_DATA FOR REVIEW_.
○ ○ ○ ○ ○

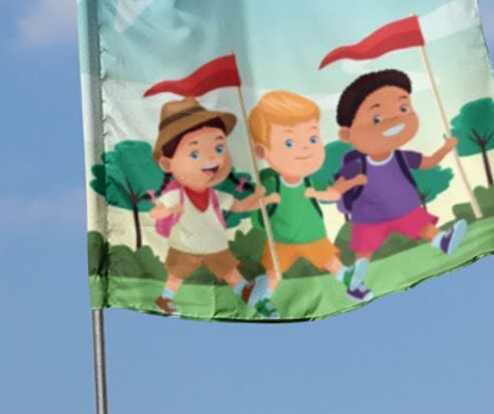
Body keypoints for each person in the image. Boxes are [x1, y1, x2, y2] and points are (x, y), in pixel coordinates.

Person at [332, 68, 467, 302]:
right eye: (376, 118)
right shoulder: (357, 164)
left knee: (423, 226)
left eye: (403, 109)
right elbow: (338, 188)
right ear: (347, 135)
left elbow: (428, 162)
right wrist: (353, 182)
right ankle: (356, 282)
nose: (394, 120)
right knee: (365, 250)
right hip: (370, 217)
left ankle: (442, 241)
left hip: (404, 210)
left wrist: (445, 149)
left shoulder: (401, 156)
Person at [239, 89, 364, 302]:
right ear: (261, 152)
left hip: (313, 236)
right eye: (289, 143)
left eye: (313, 138)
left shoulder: (308, 181)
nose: (306, 149)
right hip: (281, 241)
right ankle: (261, 300)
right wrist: (265, 199)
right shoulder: (271, 183)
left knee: (332, 263)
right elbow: (248, 206)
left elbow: (329, 195)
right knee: (273, 274)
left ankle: (351, 283)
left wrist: (342, 187)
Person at [148, 97, 266, 316]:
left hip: (214, 246)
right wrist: (168, 211)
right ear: (167, 163)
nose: (212, 158)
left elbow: (239, 207)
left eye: (219, 148)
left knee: (231, 273)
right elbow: (154, 213)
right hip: (185, 246)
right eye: (194, 153)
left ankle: (246, 292)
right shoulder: (176, 196)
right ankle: (165, 298)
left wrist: (259, 198)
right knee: (176, 277)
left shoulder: (216, 195)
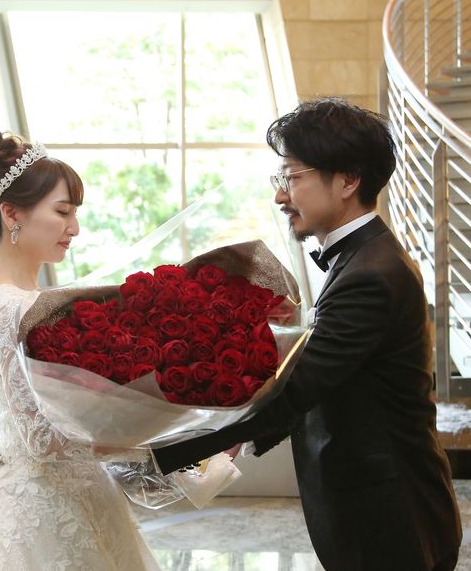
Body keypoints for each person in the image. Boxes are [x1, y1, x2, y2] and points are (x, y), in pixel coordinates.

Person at [152, 97, 462, 571]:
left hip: (391, 517)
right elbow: (329, 384)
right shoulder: (364, 259)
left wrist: (161, 451)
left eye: (292, 178)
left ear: (348, 180)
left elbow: (299, 388)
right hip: (381, 507)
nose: (281, 197)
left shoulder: (370, 275)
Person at [0, 128, 160, 571]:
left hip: (78, 496)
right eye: (63, 212)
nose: (75, 228)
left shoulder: (26, 301)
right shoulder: (10, 308)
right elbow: (43, 440)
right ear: (12, 213)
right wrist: (140, 426)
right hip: (42, 509)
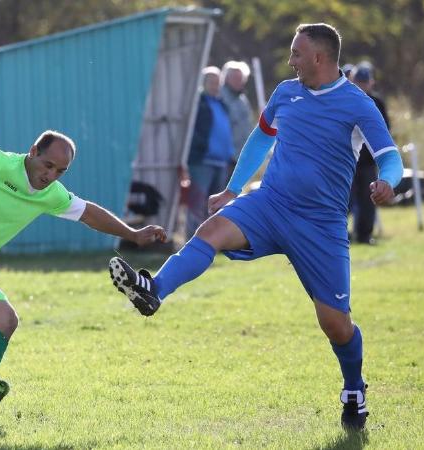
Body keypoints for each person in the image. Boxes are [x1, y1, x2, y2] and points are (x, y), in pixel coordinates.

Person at [108, 23, 403, 431]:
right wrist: (232, 188)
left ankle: (353, 387)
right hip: (270, 203)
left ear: (319, 57)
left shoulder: (358, 104)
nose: (290, 59)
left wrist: (388, 181)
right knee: (210, 231)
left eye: (297, 53)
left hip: (320, 225)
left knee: (335, 323)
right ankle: (154, 290)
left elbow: (391, 156)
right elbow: (261, 140)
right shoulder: (286, 93)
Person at [0, 131, 167, 424]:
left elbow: (88, 213)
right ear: (33, 151)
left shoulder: (51, 194)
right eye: (48, 165)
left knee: (6, 319)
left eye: (60, 171)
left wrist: (133, 234)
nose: (51, 176)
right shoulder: (0, 164)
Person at [186, 66, 235, 240]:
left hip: (221, 162)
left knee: (216, 206)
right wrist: (201, 146)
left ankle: (213, 240)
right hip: (202, 162)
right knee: (197, 203)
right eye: (212, 82)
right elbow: (191, 131)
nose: (215, 86)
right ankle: (192, 240)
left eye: (218, 82)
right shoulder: (198, 104)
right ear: (203, 84)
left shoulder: (222, 104)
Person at [349, 62, 391, 245]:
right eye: (359, 81)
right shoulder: (346, 102)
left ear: (371, 83)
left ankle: (364, 235)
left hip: (367, 162)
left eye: (365, 82)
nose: (363, 85)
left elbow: (385, 130)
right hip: (348, 161)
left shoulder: (378, 103)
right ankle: (339, 235)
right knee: (344, 200)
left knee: (368, 201)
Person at [219, 60, 255, 173]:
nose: (238, 81)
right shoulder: (220, 97)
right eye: (234, 78)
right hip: (225, 157)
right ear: (226, 78)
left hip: (240, 157)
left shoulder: (242, 100)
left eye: (241, 78)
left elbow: (248, 125)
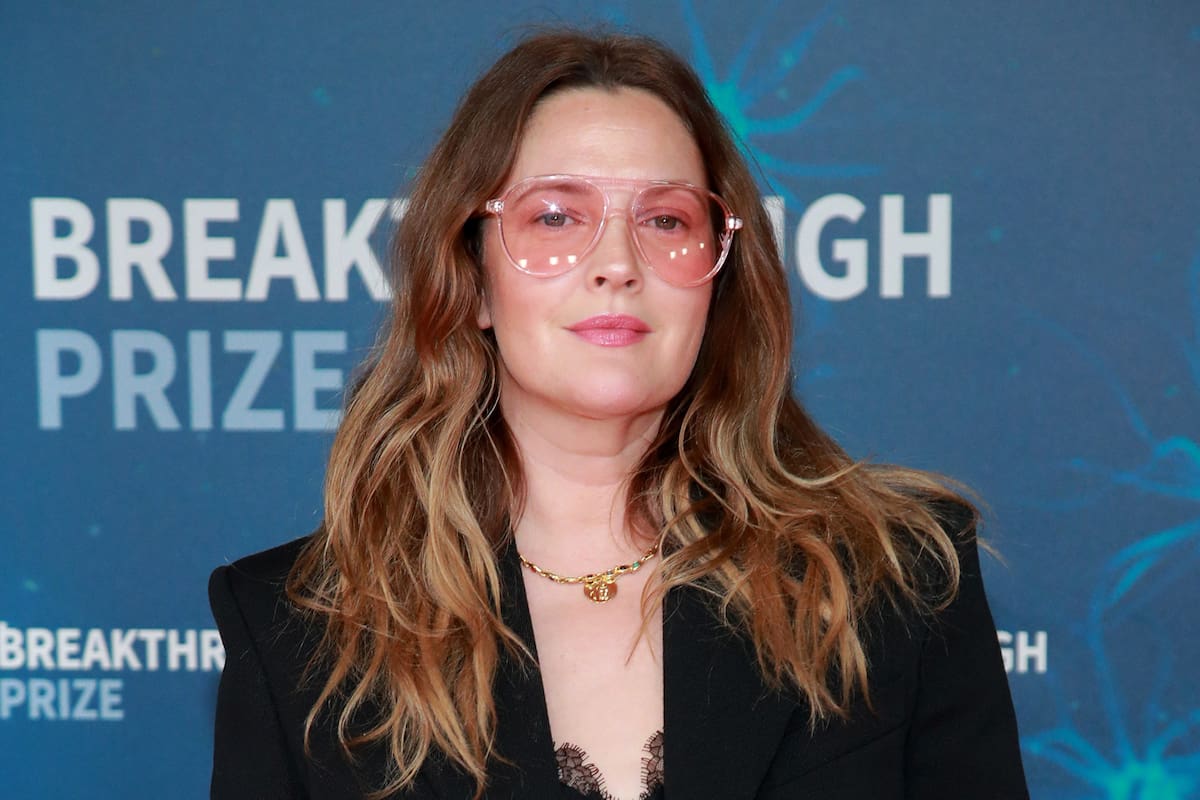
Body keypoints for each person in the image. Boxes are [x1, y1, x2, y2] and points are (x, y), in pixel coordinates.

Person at [209, 29, 1030, 800]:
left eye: (665, 219)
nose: (616, 264)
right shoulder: (298, 628)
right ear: (472, 273)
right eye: (556, 216)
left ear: (719, 273)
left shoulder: (900, 580)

○ ○ ○ ○ ○

_AIM OF THE TASK_. Exactly as written, reproduce all of the entries while dropping the pictures.

_TASK RESPONSE_.
Body keypoints for each person in the image. Boxes are [x1, y1, x2, y2] and points are (x, y), in pixel coordinates.

Person at [332, 68, 467, 302]:
right eye: (376, 118)
right shoulder: (357, 164)
left knee: (423, 226)
left eye: (403, 109)
right elbow: (338, 188)
right ear: (347, 135)
left elbow: (428, 162)
right wrist: (353, 182)
right ankle: (356, 282)
nose: (394, 120)
right knee: (365, 250)
right hip: (370, 217)
left ankle: (442, 241)
left hip: (404, 210)
left wrist: (445, 149)
left shoulder: (401, 156)
Person at [239, 89, 364, 302]:
right ear: (261, 152)
left hip: (313, 236)
right eye: (289, 143)
left eye: (313, 138)
left shoulder: (308, 181)
nose: (306, 149)
right hip: (281, 241)
right ankle: (261, 300)
right wrist: (265, 199)
right shoulder: (271, 183)
left knee: (332, 263)
right elbow: (248, 206)
left elbow: (329, 195)
right knee: (273, 274)
left ankle: (351, 283)
left wrist: (342, 187)
Person at [148, 97, 266, 316]:
left hip: (214, 246)
right wrist: (168, 211)
right ear: (167, 163)
nose: (212, 158)
left elbow: (239, 207)
left eye: (219, 148)
left knee: (231, 273)
right elbow: (154, 213)
right hip: (185, 246)
right eye: (194, 153)
left ankle: (246, 292)
right shoulder: (176, 196)
right ankle: (165, 298)
left wrist: (259, 198)
right knee: (176, 277)
left shoulder: (216, 195)
Body keypoints for each person in the image. Boxes are [x1, y1, x2, y2] and points are (x, y), in pixel coordinates.

Person at [152, 97, 462, 571]:
left hip: (391, 517)
right elbow: (329, 384)
right shoulder: (364, 259)
left wrist: (161, 451)
left eye: (292, 178)
left ear: (348, 180)
left elbow: (299, 388)
right hip: (381, 507)
nose: (281, 197)
left shoulder: (370, 275)
Person at [0, 128, 160, 571]:
left hip: (78, 496)
right eye: (63, 212)
nose: (75, 228)
left shoulder: (26, 301)
right shoulder: (10, 308)
right elbow: (43, 440)
right ear: (12, 213)
right wrist: (140, 426)
right hip: (42, 509)
Body keypoints for each person in the image. Boxes are [x1, y1, x2, y2] and points are (x, y), in pixel coordinates.

Person at [108, 23, 403, 431]:
right wrist: (232, 188)
left ankle: (353, 387)
right hip: (270, 203)
left ear: (319, 57)
left shoulder: (358, 104)
nose: (290, 59)
left wrist: (388, 181)
right knee: (210, 231)
left eye: (297, 53)
left hip: (320, 225)
left knee: (335, 323)
right ankle: (154, 290)
left elbow: (391, 156)
right elbow: (261, 140)
right shoulder: (286, 93)
Person at [0, 131, 167, 424]:
left elbow: (88, 213)
right ear: (33, 151)
left shoulder: (51, 194)
right eye: (48, 165)
left knee: (6, 319)
left eye: (60, 171)
left wrist: (133, 234)
nose: (51, 176)
right shoulder: (0, 164)
Person at [186, 66, 235, 240]:
left hip: (221, 162)
left knee: (216, 206)
right wrist: (201, 146)
left ankle: (213, 240)
right hip: (202, 162)
right knee: (197, 203)
right eye: (212, 82)
right elbow: (191, 131)
nose: (215, 86)
right ankle: (192, 240)
left eye: (218, 82)
right shoulder: (198, 104)
right ear: (203, 84)
left shoulder: (222, 104)
Person at [349, 62, 391, 245]:
right eye: (359, 81)
right shoulder: (346, 102)
left ear: (371, 83)
left ankle: (364, 235)
left hip: (367, 162)
left eye: (365, 82)
nose: (363, 85)
left elbow: (385, 130)
right hip: (348, 161)
left shoulder: (378, 103)
right ankle: (339, 235)
right knee: (344, 200)
left knee: (368, 201)
Person at [219, 60, 255, 173]:
nose: (238, 81)
right shoulder: (220, 97)
right eye: (234, 78)
right hip: (225, 157)
right ear: (226, 78)
left hip: (240, 157)
left shoulder: (242, 100)
left eye: (241, 78)
left elbow: (248, 125)
Body keypoints for each person in the image. Boxes are [x1, y1, x2, y2] and points are (x, y), in pixel coordinates.

Person at [209, 29, 1030, 800]:
left eye: (665, 219)
nose: (616, 264)
right shoulder: (298, 628)
right ear: (472, 273)
right eye: (556, 216)
left ear: (719, 273)
left shoulder: (900, 580)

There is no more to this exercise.